During their second geography focus children, from Year 2 to Year 6, study European and World geography. These units introduce regions of Europe, climate, trade, industry, landmarks, physical features and contrasting environments. Children interpret a range of geographical information including maps, diagrams and climate graphs. Comparisons will be made between Europe and the local area. Areas studied in Mediterranean Europe. Studying Europe in detail will not only help children to understand people, places and environments in the regions, but will provide foundational knowledge for their studies in other subject areas, for example their studies of the Romans in History.

Alongside their study of the UK and Europe, children extend their knowledge beyond these regions to study world geography. When studying world geography children will focus on places such as North America, South America and Africa (Kenya). Applying their knowledge and understanding of the globe, latitude, longitude, the hemisphere’s and time zones, children will describe and understand physical geography of countries and continents and including biomes, vegetation belts, rivers, mountains, volcanoes and earthquakes. They consider a range of human geographical features such as settlements, land use, trade links and natural resources.

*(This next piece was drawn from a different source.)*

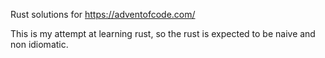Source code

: Rust solutions for https://adventofcode.com/

This is my attempt at learning rust, so the rust is expected to be naive and
non idiomatic.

What is the impact of our Geography curriculum?

The impact of our History curriculum is assessed in a variety of ways.

1. Knowledge. At the start of a unit children are given an opportunity to show off their current understanding of key physical and human features of Geography through a practical task. They receive a cover sheet which they annotate weekly building a picture of their knowledge, skills and understanding of the topic.

2. Skills. During a unit, geography skills are explicitly taught, and children are given the opportunity to acquire and embed them. In order to assess pupil’s use of these skills, children are then given the opportunity to use and apply them by undertaking their own independent research project. Independent research projects allow children to develop their own area of interest related to a place, often as part of a comparative study, leading to children planning and presenting their findings and reflecting on the geography skills they used to answer their question.

3. Pupil voice and book look. The Geography Coordinator meets with pupils to look at and celebrate recorded work in books and discuss their experience of teaching and learning in geography.

4. Planning review and teacher feedback. The Geography Coordinator routinely reviews planning and meets teachers to discuss their experience of teaching and learning in history and provide feedback on evidence in books, pupil voice and planning. This is a critical dialogue about successes, areas for development and identifying how best to support teachers with ideas, resources or CPD.

What are the inspirations for our geography curriculum?

Inspiration for our geography curriculum comes from our amazing locality. We are fortunate to live in a geographically unique and culturally diverse ‘city by the sea’.

What do our pupils have to say about geography?

“It’s about our world and how we can all look after it.”

“I think that it is about us all being part of one big family.”

“We look at maps and the world.”

“We find out about other people and places."